▶ What is needed: Pull out every line in the data that has the string "Rendered" in it.

*** Source material ***

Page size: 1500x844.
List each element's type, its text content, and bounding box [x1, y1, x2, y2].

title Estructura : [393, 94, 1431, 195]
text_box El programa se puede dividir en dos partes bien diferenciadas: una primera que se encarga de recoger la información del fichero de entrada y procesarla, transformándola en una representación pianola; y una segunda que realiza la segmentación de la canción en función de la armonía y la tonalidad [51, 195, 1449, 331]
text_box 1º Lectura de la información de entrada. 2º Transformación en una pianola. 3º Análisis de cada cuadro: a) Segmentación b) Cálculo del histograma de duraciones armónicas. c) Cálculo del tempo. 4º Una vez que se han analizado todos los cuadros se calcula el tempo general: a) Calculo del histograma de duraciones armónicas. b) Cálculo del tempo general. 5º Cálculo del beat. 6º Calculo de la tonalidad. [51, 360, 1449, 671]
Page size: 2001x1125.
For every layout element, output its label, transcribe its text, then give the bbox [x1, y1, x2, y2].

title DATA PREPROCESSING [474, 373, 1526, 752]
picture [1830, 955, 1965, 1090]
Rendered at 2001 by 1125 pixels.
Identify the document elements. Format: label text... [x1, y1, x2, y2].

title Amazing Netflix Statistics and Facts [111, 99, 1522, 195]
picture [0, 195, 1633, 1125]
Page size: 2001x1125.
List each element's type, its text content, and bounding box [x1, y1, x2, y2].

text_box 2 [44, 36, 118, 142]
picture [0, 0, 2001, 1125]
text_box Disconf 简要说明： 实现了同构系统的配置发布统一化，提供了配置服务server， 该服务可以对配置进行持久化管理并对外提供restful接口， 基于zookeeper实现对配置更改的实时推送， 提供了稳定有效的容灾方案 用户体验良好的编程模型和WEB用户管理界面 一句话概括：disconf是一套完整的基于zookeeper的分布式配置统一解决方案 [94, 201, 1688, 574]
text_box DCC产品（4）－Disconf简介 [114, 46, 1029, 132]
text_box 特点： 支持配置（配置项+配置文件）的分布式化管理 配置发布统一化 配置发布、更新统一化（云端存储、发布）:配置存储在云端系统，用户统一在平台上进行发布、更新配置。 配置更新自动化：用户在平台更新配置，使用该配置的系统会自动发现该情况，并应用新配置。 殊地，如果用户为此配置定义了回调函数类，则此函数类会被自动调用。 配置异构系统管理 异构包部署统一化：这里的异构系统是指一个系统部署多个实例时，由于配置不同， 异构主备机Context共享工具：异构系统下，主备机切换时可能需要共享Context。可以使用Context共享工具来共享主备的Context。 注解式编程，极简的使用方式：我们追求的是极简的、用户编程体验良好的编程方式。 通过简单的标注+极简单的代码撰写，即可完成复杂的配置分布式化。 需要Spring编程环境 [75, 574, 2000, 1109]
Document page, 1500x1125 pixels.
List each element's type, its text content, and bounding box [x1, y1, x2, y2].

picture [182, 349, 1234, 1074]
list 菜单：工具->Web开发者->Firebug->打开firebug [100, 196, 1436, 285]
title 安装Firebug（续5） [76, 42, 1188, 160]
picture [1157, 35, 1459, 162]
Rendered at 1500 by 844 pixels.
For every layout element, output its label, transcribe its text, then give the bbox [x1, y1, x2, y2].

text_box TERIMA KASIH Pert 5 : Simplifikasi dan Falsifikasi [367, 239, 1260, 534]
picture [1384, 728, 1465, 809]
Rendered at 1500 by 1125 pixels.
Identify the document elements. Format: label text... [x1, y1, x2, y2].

*** End of Source material ***

▶ Answer space:
Rendered at 2001 by 1125 pixels.
Rendered at 1500 by 844 pixels.
Rendered at 1500 by 1125 pixels.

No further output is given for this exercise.